• _Text segment_:
You are viewing a plain text version of this content. The canonical link for it is here.
Posted to issues@spark.apache.org by "Hyukjin Kwon (JIRA)" <ji...@apache.org> on 2017/10/17 04:49:00 UTC
[jira] [Resolved] (SPARK-22276) Unnecessary repartitioning

     [ https://issues.apache.org/jira/browse/SPARK-22276?page=com.atlassian.jira.plugin.system.issuetabpanels:all-tabpanel ]

Hyukjin Kwon resolved SPARK-22276.
----------------------------------
    Resolution: Duplicate

> Unnecessary repartitioning
> --------------------------
>
>                 Key: SPARK-22276
>                 URL: https://issues.apache.org/jira/browse/SPARK-22276
>             Project: Spark
>          Issue Type: Bug
>          Components: Optimizer
>    Affects Versions: 2.2.0
>            Reporter: Fernando Pereira
>
> When a dataframe is sorted it is partitioned with a RangePartitioner.
> If later we aggregate by the exact same fields over which sort was applied there is a new (apparently useless) Exchange repartitioning by a HashPartitioner.
> In my use case the groupBy exchange is still very costly as the aggregate function won't reduce the data volume.
> Is there any reason why groupBy always shuffles data, or could this be improved?

• _Exercise data_:

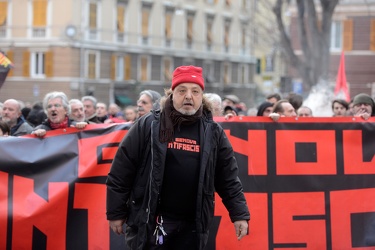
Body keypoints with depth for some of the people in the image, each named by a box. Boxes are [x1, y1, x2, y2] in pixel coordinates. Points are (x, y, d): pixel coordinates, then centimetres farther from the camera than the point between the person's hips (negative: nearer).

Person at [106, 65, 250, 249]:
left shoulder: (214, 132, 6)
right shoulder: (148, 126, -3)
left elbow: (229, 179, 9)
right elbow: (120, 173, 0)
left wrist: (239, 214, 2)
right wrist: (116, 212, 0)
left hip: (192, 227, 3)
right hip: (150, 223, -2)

---

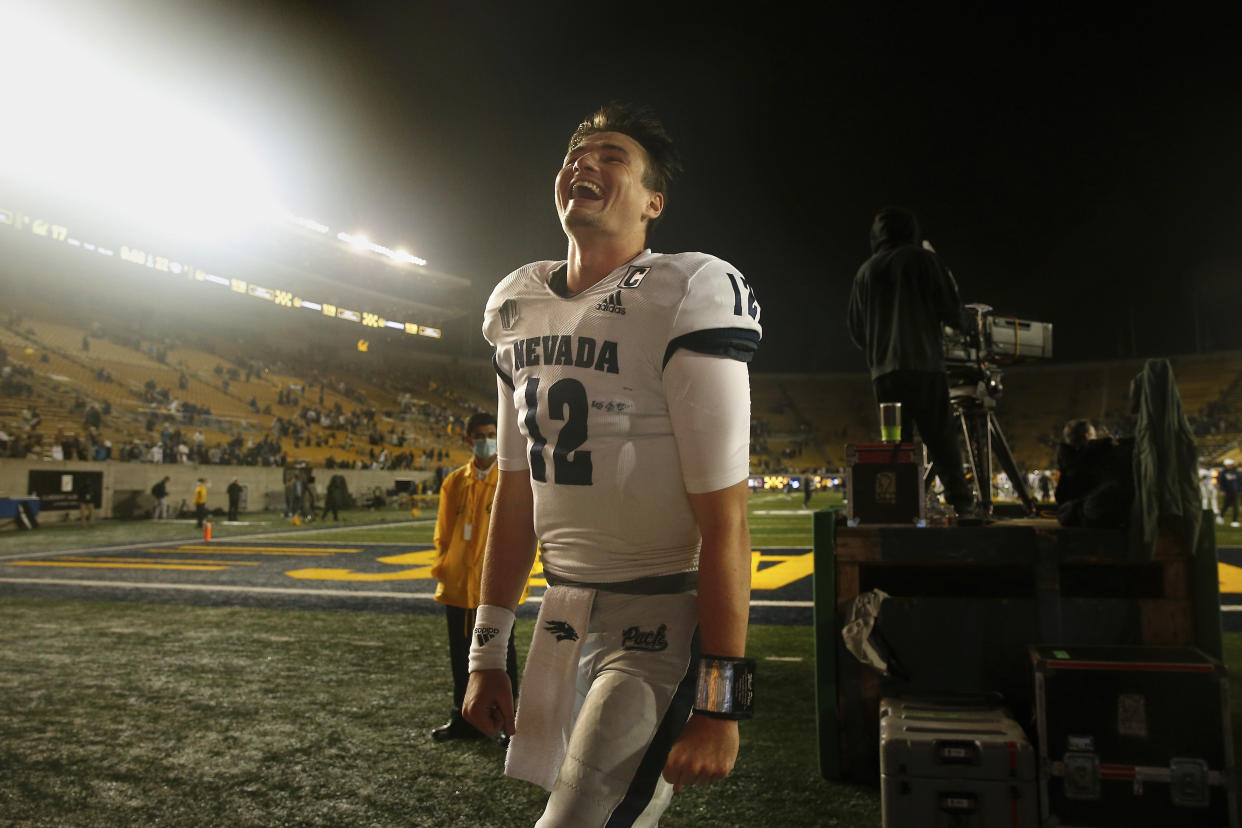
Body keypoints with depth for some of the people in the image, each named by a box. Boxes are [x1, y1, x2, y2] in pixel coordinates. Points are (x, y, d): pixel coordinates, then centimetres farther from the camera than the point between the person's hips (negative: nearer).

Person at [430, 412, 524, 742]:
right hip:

==

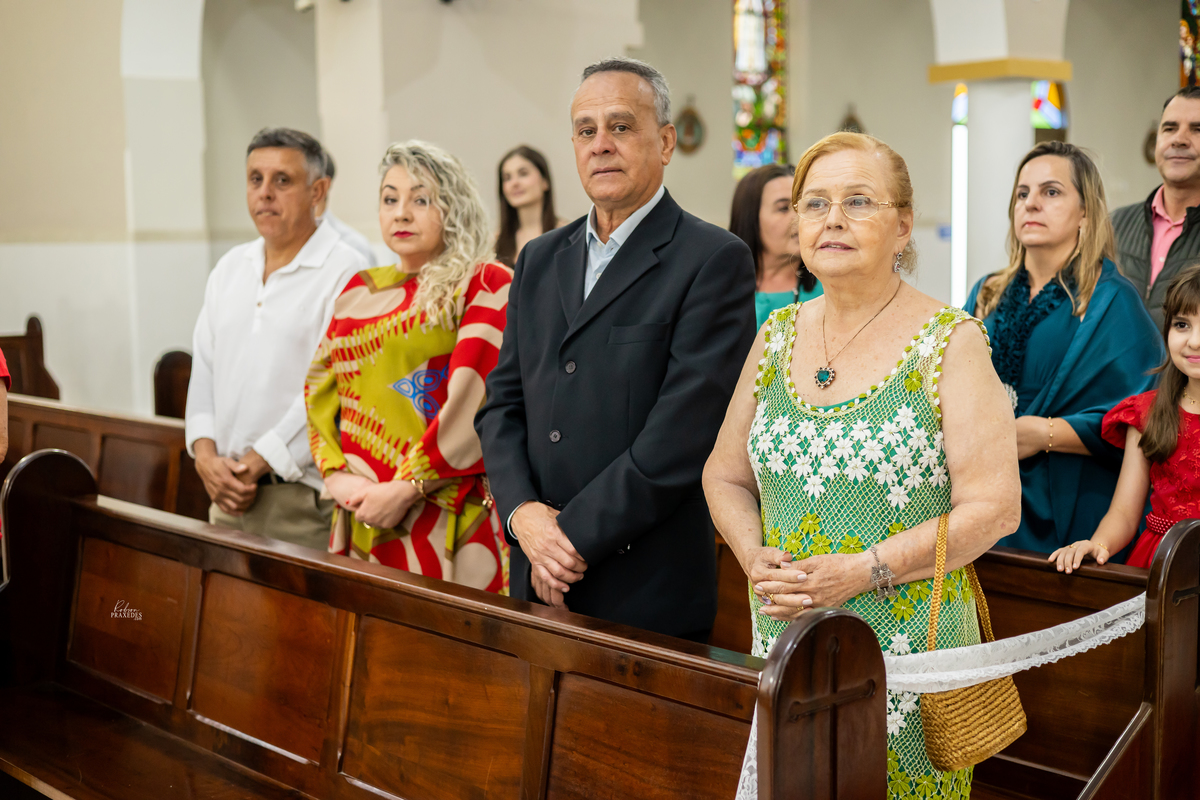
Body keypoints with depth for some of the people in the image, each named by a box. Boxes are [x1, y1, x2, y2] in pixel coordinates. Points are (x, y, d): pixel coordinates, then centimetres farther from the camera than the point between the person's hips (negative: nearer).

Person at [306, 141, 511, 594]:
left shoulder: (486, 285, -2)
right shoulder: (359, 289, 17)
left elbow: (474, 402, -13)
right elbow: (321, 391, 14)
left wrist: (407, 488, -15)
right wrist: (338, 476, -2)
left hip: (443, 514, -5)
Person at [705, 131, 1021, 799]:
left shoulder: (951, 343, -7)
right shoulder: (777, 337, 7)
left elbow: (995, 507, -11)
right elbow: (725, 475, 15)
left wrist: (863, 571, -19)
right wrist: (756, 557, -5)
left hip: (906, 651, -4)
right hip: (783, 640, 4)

• _Work order 1_:
From the Spark issue notice, extract the passage from "Posted to issues@spark.apache.org" to "Kwon resolved SPARK-22276.".
• _Work order 2_:
In the Spark issue notice, what field labels followed by a colon appear in the quoted details section, the lines that begin with ">"?

• _Exercise output 1_:
Posted to issues@spark.apache.org by "Hyukjin Kwon (JIRA)" <ji...@apache.org> on 2017/10/17 04:49:00 UTC
[jira] [Resolved] (SPARK-22276) Unnecessary repartitioning

     [ https://issues.apache.org/jira/browse/SPARK-22276?page=com.atlassian.jira.plugin.system.issuetabpanels:all-tabpanel ]

Hyukjin Kwon resolved SPARK-22276.

• _Exercise output 2_:
Key
URL
Project
Issue Type
Components
Affects Versions
Reporter